• [Request] Reproduce the text of every item below word for word, leaving the pictures out of your answer.

[Source records]

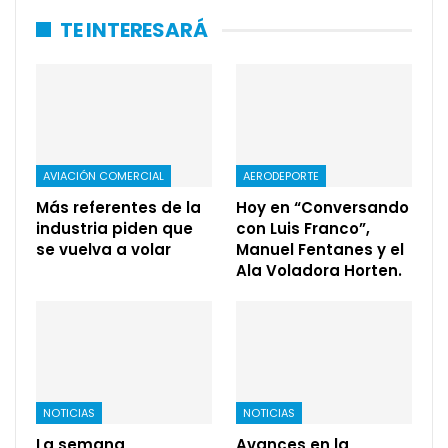
TE INTERESARÁ
AVIACIÓN COMERCIAL
AERODEPORTE
Más referentes de la
Hoy en “Conversando
industria piden que
con Luis Franco”,
se vuelva a volar
Manuel Fentanes y el
Ala Voladora Horten.
NOTICIAS
NOTICIAS
La semana
Avances en la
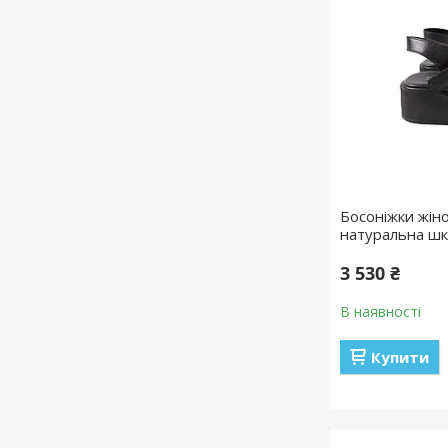
Босоніжки жіно
натуральна шк
3 530 ₴
В наявності
Купити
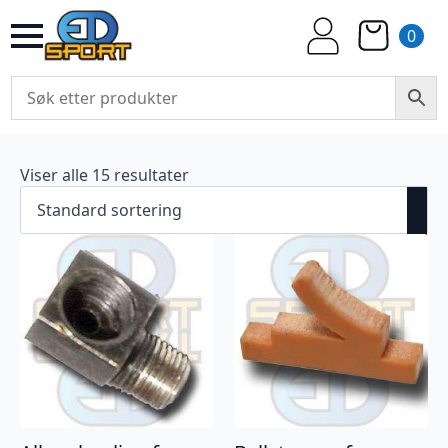
0
Viser alle 15 resultater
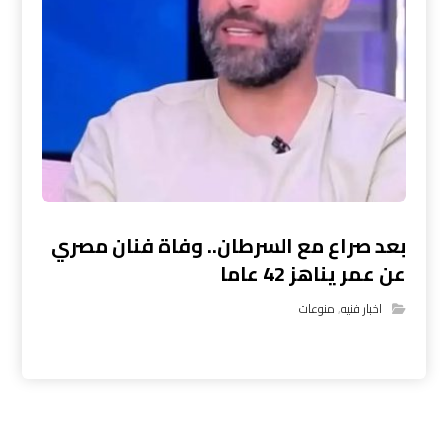
بعد صراع مع السرطان.. وفاة فنان مصري
عن عمر يناهز 42 عاما
اخبار فنيه
,
منوعات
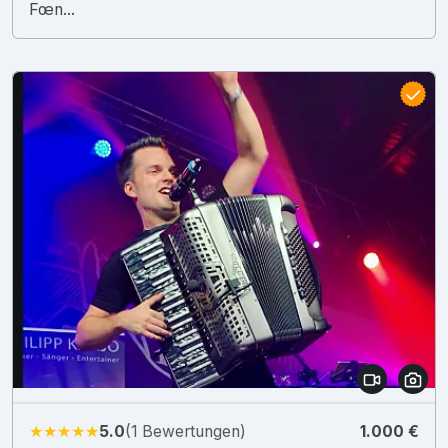
Fœn...
★★★★★
5.0
(1 Bewertungen)
1.000 €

[/Source records]

• [Answer space]
TE INTERESARÁ
AVIACIÓN COMERCIAL
AERODEPORTE
Más referentes de la
Hoy en “Conversando
industria piden que
con Luis Franco”,
se vuelva a volar
Manuel Fentanes y el
Ala Voladora Horten.
NOTICIAS
NOTICIAS
La semana
Avances en la
Босоніжки жіно
натуральна шк
3 530 ₴
В наявності
Купити
0
Viser alle 15 resultater
بعد صراع مع السرطان.. وفاة فنان مصري
عن عمر يناهز 42 عاما
اخبار فنيه
,
منوعات
Fœn...
★★★★★
5.0
(1 Bewertungen)
1.000 €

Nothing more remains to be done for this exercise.